Iraqi Presidential Council Withdraws Objection to Local Elections Law
By VOA News
19 March 2008
Iraq's presidential council has withdrawn its objection to a provincial elections law seen as key to promoting reconciliation among rival political factions.
In a statement Wednesday, the council said the law will be sent to the Justice Ministry to be published in the official newspaper in a few days.
At the same time, the council said it would work with parliament on possible amendments to the law.
The provincial elections are due to be held by October 1. They are seen as a chance to draw more disenfranchised Iraqis, especially minority Sunnis, into the political process and away from the insurgency.
Many Sunnis boycotted similar provincial polls in 2005.
Wednesday's development came five years after the start of the Iraq war and at the end of a unity conference aimed at reconciling differences among Iraq's political factions.

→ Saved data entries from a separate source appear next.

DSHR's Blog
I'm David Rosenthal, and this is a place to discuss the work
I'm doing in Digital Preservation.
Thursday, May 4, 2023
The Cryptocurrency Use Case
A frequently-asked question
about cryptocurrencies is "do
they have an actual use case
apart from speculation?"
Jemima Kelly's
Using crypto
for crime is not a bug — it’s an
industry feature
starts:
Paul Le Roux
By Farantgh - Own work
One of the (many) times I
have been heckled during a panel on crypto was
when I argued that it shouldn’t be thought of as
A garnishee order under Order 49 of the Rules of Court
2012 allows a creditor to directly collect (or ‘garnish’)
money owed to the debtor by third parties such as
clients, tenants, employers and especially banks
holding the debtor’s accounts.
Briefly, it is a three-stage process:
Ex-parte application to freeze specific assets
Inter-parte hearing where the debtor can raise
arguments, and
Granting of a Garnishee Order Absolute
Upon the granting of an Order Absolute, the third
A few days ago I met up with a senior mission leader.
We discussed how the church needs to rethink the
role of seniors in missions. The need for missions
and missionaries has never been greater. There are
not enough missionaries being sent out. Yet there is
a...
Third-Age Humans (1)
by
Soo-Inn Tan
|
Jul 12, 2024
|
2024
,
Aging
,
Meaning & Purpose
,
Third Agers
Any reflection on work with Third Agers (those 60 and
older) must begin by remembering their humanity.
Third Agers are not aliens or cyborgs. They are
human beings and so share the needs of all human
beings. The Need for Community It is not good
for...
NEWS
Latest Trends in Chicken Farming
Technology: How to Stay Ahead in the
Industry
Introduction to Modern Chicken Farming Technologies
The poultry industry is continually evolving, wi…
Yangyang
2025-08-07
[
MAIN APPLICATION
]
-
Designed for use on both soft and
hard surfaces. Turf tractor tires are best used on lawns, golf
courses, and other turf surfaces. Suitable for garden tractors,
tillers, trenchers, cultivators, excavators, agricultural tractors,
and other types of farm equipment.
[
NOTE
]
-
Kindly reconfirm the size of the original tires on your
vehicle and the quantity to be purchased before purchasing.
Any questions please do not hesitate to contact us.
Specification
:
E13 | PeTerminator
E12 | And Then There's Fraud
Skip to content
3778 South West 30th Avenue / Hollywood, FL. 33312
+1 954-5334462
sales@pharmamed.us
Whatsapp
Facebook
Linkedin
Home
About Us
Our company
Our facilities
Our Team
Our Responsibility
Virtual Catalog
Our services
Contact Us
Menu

Iraq's main Sunni Muslim bloc boycotted the conference and a Shi'ite party loyal to anti-U.S. cleric Moqtada al-Sadr walked out of the event. Iraqi Prime Minister Nouri al-Maliki is under pressure from the United States to unite Iraq's political factions.
In the latest violence, the U.S. military says its troops accidentally killed at least three policemen and wounded another in the northern Iraqi province of Kirkuk.
Also on Wednesday, Iraqi police say a female suicide bomber killed four people and wounded 12 others near a police patrol in Balad Ruz in volatile Diyala province. At least one police officer was killed and three were wounded in the attack, the latest suicide bombing carried out by a woman.
Separately, the U.S. military say one U.S. soldier died in a vehicle rollover in Iraq's Diyala province.
Some information for this report was provided by AP and Reuters.